# Exercise 1
Translate this sentence from the article on the Facebook outage into Spanish: "On August 1, 2014, Facebook went down for less than an hour."
# Exercise 2
List every time reference the article on the Facebook outage uses to say when the outage took place.
# Exercise 3
Carry on writing the article on the Facebook outage, picking up after its last sentence.
## BEGIN Extract
On August 1, 2014, Facebook went down for less than an hour. It happened on a Friday afternoon around lunchtime, which we’ve seen is a prime time to get video shares. For most brands, the impact on social media marketing wasn’t too profound. And although it’s discouraging to see traffic drop during a very short span, this demonstrates just how important Facebook is for driving referral traffic to your website.

According to data compiled by Chartbeat, total traffic to news sites fell 3 percent during that hour. More notably, overall mobile referral traffic dropped 8.5 percent, and there are two important takeaways here:

  1. If this is how much traffic decreases after a Facebook outage of just under an hour, it forces us to think about how much traffic we would lose if the site was down for a longer time, and sites that don’t have Facebook profiles (or bad ones that are rarely updated) should consider how much more traffic they could be getting if they were more active on the network.
  2. Mobile traffic was affected much more substantially, proving once and for all that Facebook is as an everyday mobile content gateway. Customers and audiences who predominantly interact with the web via smartphones are much more susceptible to Facebook campaigns (or a lack thereof).

Facebook is about quality as well as quantity

Drops in traffic are one thing, but as many content marketers are quick to point out, an 8.5 percent traffic loss isn’t catastrophic in the short term. As long as your core audience and likely customers are still visiting, sites can weather this kind of visitor hit.
## END Extract
## BEGIN Provided records
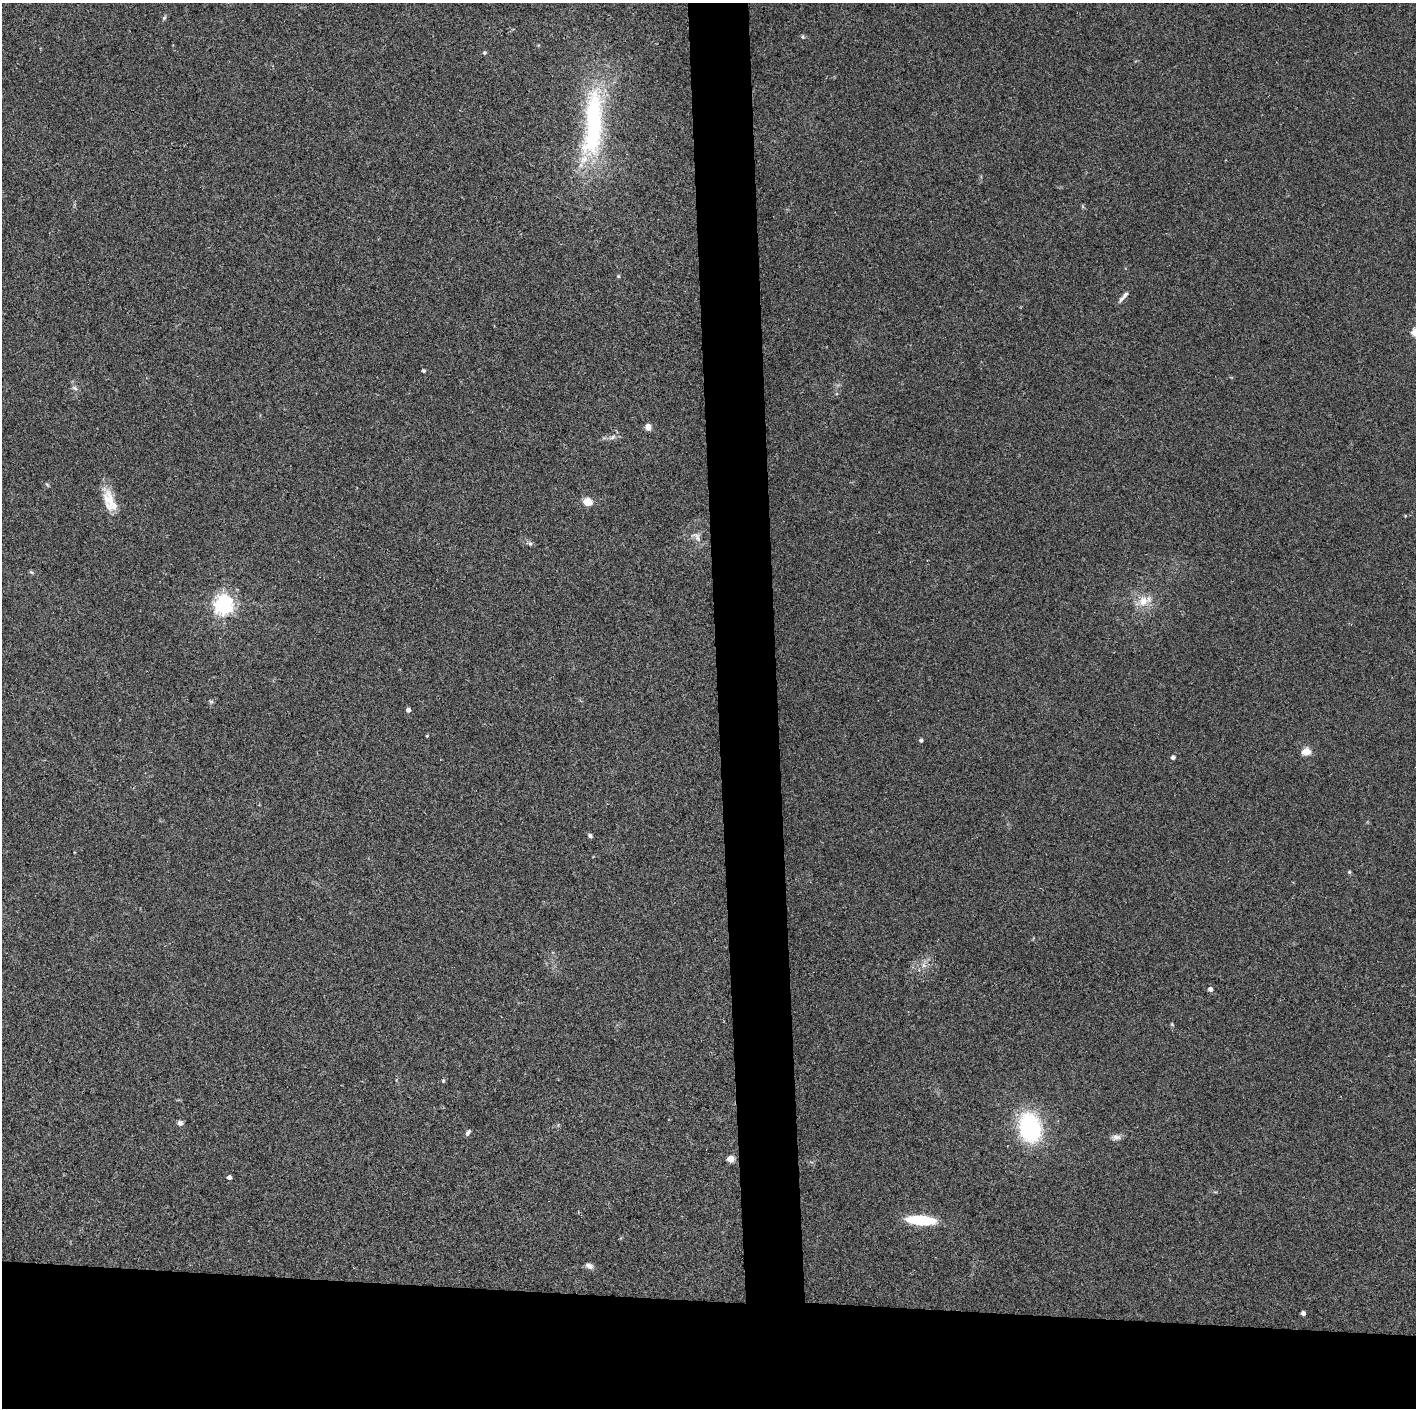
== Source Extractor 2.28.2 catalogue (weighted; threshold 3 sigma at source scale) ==
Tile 8 of 3 x 3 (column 2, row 3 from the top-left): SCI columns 1415-2828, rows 1-1406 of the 4242 x 4218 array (HDU 1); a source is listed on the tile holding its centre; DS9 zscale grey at full resolution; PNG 1418 x 1410 px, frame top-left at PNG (2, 3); no overlay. Shown black and unused: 12% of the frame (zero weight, under 2 of 3 exposures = <1% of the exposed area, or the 3 px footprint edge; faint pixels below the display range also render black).
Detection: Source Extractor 2.28.2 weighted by HDU 2 'WHT'; one run over the whole footprint, this tile lists its part. Background 0.077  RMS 0.0093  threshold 0.0418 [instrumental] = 3 sigma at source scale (4.5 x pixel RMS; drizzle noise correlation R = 1.50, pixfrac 1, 0.05/0.05 arcsec/px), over >= 5 px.
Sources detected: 43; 1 inside a brighter object's white glare — not listed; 3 inside a brighter listed object's ellipse — not listed separately; the other 39 listed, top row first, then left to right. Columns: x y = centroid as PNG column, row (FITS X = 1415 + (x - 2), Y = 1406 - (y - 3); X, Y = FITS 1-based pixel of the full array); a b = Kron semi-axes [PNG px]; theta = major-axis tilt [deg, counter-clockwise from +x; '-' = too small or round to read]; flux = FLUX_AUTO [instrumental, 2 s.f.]
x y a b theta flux
164 18 7 4 58 1.5
802 37 6 5 - 1.4
484 53 5 5 - 1.6
594 125 107 24 89 140
618 276 5 4 - 1.1
1122 299 12 6 41 3.1
424 371 4 4 - 1.8
75 388 8 5 -27 2.2
648 427 7 6 - 6.8
612 437 10 5 25 3.6
47 485 7 3 -45 1.1
109 500 30 14 -73 20
587 502 8 7 - 12
1405 516 4 3 - 0.82
697 537 17 7 -58 6.2
530 544 6 5 - 1.8
31 572 6 4 -43 1.2
1143 601 15 13 49 14
224 604 7 6 - 500
211 702 6 5 - 1.5
408 710 4 4 - 4.7
427 736 4 3 - 0.94
921 740 4 4 - 2.5
1306 751 5 4 - 35
1173 757 4 4 - 3.3
590 836 5 4 - 2.2
1349 872 5 4 - 1.2
1210 989 4 4 - 4.5
1172 1024 5 3 - 0.93
443 1081 5 4 - 1.3
180 1123 7 7 - 3.1
1030 1127 29 20 -77 100
468 1132 8 4 54 2.3
1116 1137 13 7 4 4.4
730 1159 5 4 - 21
229 1177 4 4 - 4.5
921 1220 24 7 -4 59
589 1266 10 6 -25 4.2
1303 1313 4 4 - 4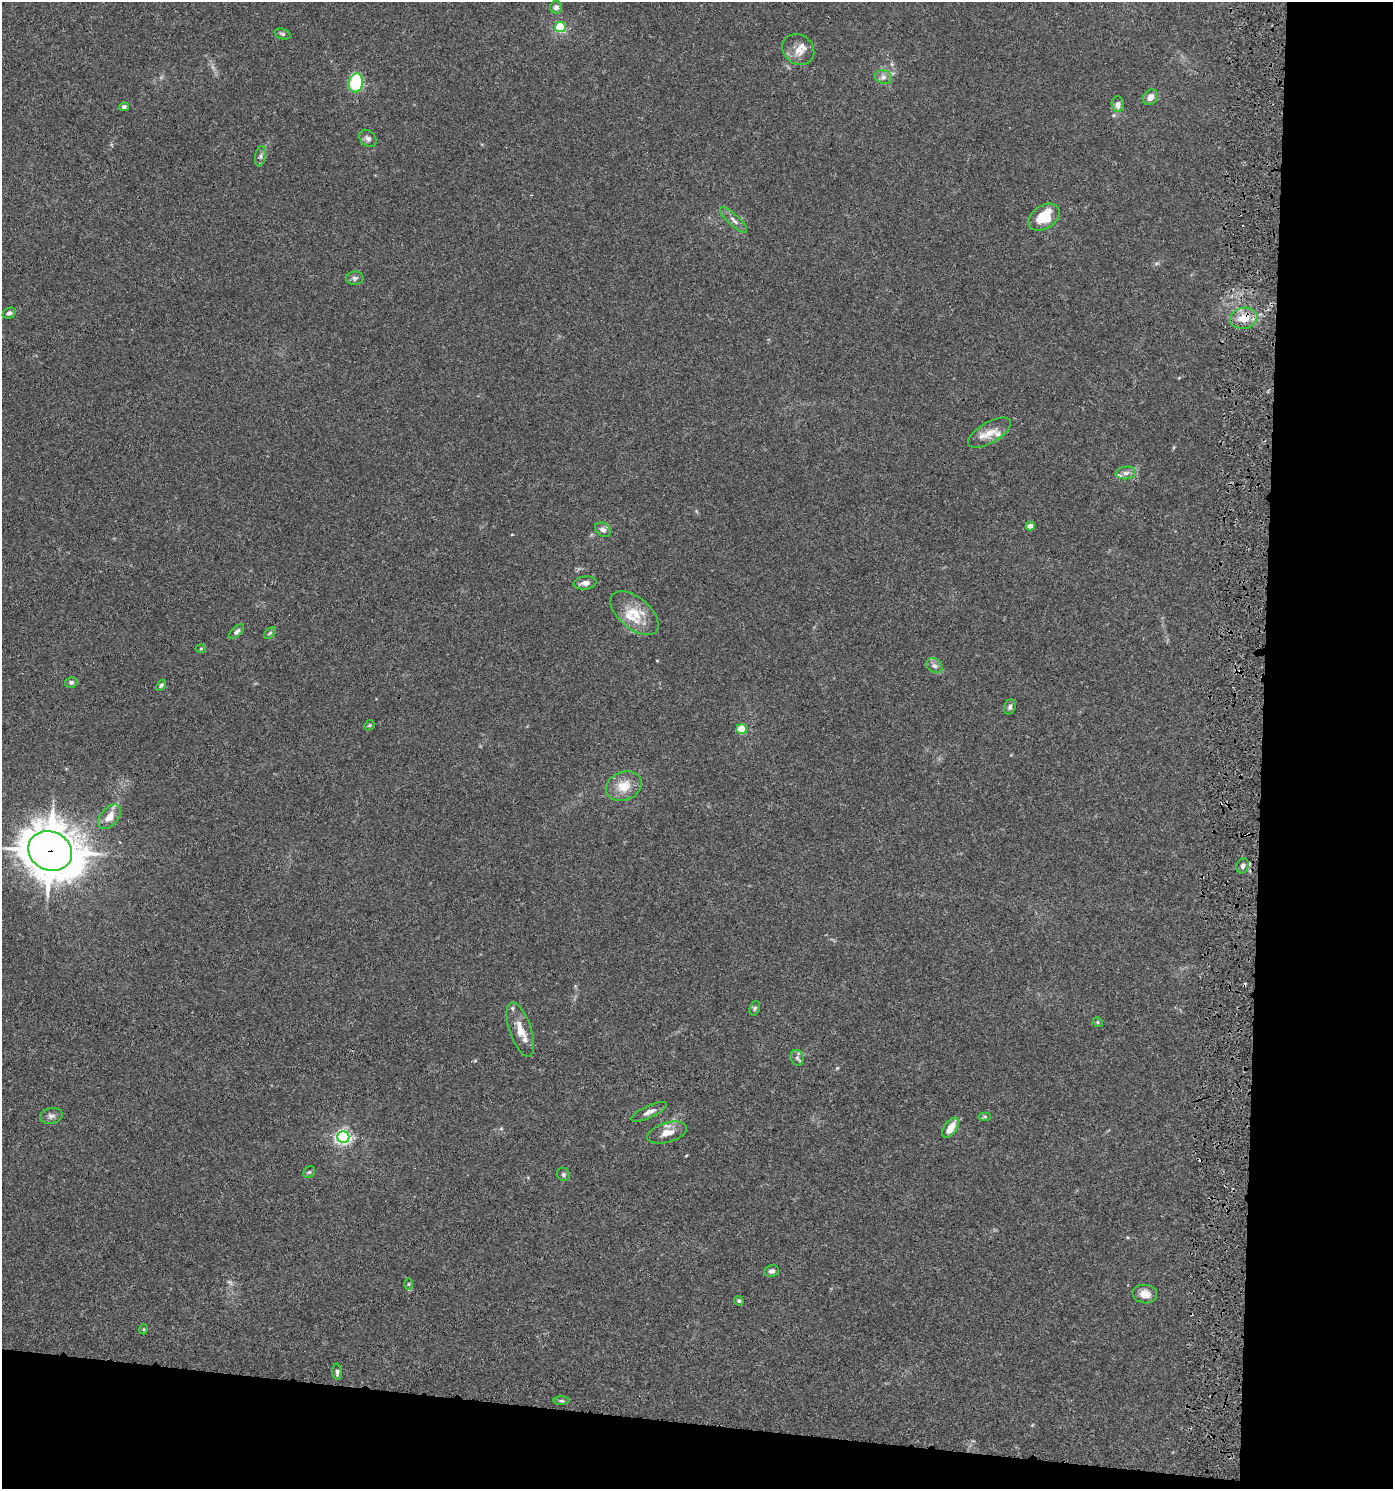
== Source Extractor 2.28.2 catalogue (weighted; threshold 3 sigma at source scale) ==
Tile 9 of 3 x 3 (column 3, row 3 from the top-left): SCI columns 3050-4440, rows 8-1494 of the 4601 x 4480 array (HDU 1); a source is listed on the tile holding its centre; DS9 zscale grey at full resolution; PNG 1395 x 1491 px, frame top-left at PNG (2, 2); each listed source drawn as its Kron ellipse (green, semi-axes under 4 px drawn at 4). Shown black and unused: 14% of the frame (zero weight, under 3 of 5 exposures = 3% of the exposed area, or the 3 px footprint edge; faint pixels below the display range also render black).
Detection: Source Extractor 2.28.2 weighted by HDU 2 'WHT'; one run over the whole footprint, this tile lists its part. Background 0.0249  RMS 0.0022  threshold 0.00982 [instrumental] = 3 sigma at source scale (4.5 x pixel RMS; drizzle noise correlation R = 1.50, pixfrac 1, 0.05/0.05 arcsec/px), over >= 5 px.
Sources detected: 63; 3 cosmic-ray / hot-pixel residue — neither listed nor drawn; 6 inside a brighter listed object's ellipse — not listed separately; the other 54 listed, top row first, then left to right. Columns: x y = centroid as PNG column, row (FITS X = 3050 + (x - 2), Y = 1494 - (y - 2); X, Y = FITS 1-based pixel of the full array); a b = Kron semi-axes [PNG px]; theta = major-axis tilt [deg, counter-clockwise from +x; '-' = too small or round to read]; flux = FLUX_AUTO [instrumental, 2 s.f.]
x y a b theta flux
556 7 6 6 - 0.92
560 27 5 5 - 21
283 34 8 5 -18 0.5
798 50 17 14 -41 2.5
883 77 9 6 -13 0.93
356 83 9 7 79 16
1150 97 8 6 51 1.3
1118 104 8 6 -87 1.1
124 107 5 4 - 0.5
368 138 10 7 -47 0.77
260 156 10 5 79 0.69
1044 217 17 11 34 6.7
733 220 18 5 -43 1.1
355 278 8 6 6 0.58
9 313 7 5 24 0.71
1244 318 14 10 12 3.3
990 433 24 10 30 3
1126 473 10 6 7 0.97
1030 526 4 4 - 1.9
603 530 8 6 -35 1
585 583 11 6 6 1.1
635 613 28 15 -40 5.4
237 631 9 5 44 0.67
270 633 7 4 45 0.32
201 649 5 3 - 0.2
934 666 9 6 -41 0.83
71 682 6 5 - 0.56
161 685 6 4 54 0.36
1010 707 8 5 72 0.57
369 725 5 4 - 0.29
742 729 5 5 - 8
624 786 18 14 22 4
110 817 14 8 49 2.4
50 851 22 19 -25 680
1243 866 7 6 - 0.68
755 1008 7 5 70 0.36
1098 1022 5 4 - 0.28
520 1029 28 10 -71 3.3
797 1058 8 6 -72 0.64
649 1112 19 6 25 1.3
51 1116 11 7 11 0.87
985 1117 6 4 0 0.31
951 1128 11 6 55 2.8
667 1133 20 10 16 2.5
343 1137 6 6 - 64
309 1172 6 5 - 0.35
563 1174 7 6 - 0.46
772 1271 7 5 9 0.74
409 1284 6 4 89 0.26
1145 1294 12 9 -7 1.8
739 1301 5 4 - 0.35
144 1329 5 3 - 0.21
337 1372 8 5 -87 0.59
562 1401 8 4 -1 0.35
Overlapping masked pixels (flux is a lower limit): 2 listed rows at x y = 1244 318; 50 851
Isophote crosses this tile's border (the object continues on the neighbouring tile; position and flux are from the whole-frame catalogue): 1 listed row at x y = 50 851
## END Provided records
# Task response 1
El 1 de agosto de 2014, Facebook dejó de funcionar durante menos de una hora.

# Task response 2
- August 1, 2014
- a Friday afternoon
- around lunchtime

# Task response 3
Still, Facebook is one of the last places a brand wants to miss out on traffic. A recent Nielsen survey looked at how Facebook affects consumer choices and found it has a profound and growing effect on customer behavior. Looking specifically at television consumption, Nielsen found the proportion of viewers who learned about specific  TV programs increased from 18 percent to 25 percent from 2012 to 2013. Additionally, the number of people who say Facebook influenced them to watch more TV overall also rose, from 18 percent to 23 percent.

Facebook is a powerful tool for brand awareness, and it clearly represents a powerful way to keep brand identities and  company content front-of-mind. If a brief loss of access can cause some minor drops in traffic and visibility, a longer outage – or lack of Facebook presence period – could be stealing pageviews and conversions. Brands can’t afford to make the mistake of neglecting Facebook, because while most niche audiences find unique sites and forums, almost everyone is on Facebook.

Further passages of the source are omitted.